Secondo la vulgata ufficiale il "nuovo Mao" si sarebbe macchiato di "gravi violazioni della disciplina", mentre la panacea per i mali di Zhongnanhai in questo momento risiede nella supremazia dello "Stato di diritto socialista", scriveva il Quotidiano del Popolo alcuni giorni fa.

Ma c'è anche chi ha azzardato qualcosa in più come il capo redattore del Global Times, Shan Renping, autore giovedì scorso di un pezzo al vetriolo nel quale, senza mezzi termini, puntava il dito contro la campagna anticrimine e il revival maoista, binomio cavallo di battaglia dell'ex segretario di Chongqing.

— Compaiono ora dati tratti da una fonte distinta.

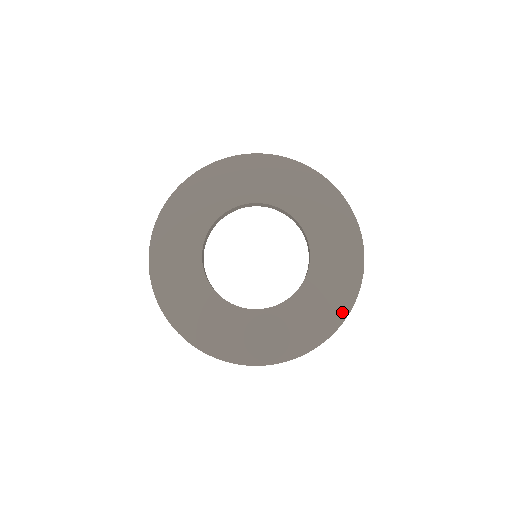
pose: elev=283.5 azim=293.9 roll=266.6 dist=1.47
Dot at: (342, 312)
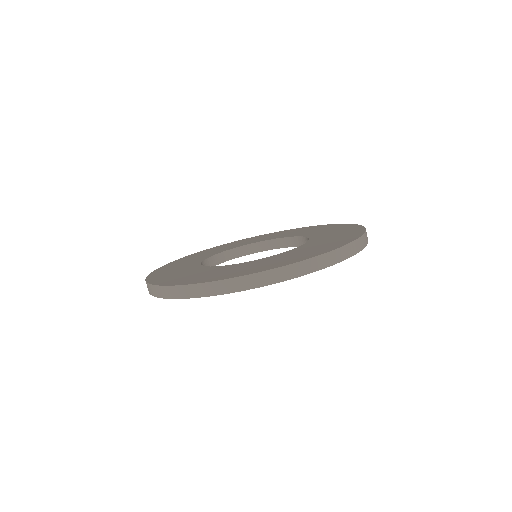
Dot at: (356, 228)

E nella ridda di voci sulla saga di Bo Xilai, il People's Daily si è scagliato contro l'uso improprio della rete internet, causa di diffusione di rumors e pettegolezzi infondati, sebbene, come dichiarato da Li Zhuang, avvocato perseguitato da Bo, negli ultimi tempi i netizen sembrerebbero riuscire ad avere maggior margine di manovra, mentre i gestori delle piattaforme di microblogging cominciano a chiudere sempre più spesso un occhio.

Intanto sotto i colpi di attacchi hacker venerdì Boxun.com, noto sito di "citizen journalism" che negli ultimi mesi ha trattato ampiamente il "caso Wang Lijun", è stato costretto a deviare su un altro hosting service. E nonostante il mandante dei pirati della rete non sia noto, il website manager, Watson Meng, è convinto che dietro agli ultimi attacchi si celino i servizi di sicurezza di Pechino.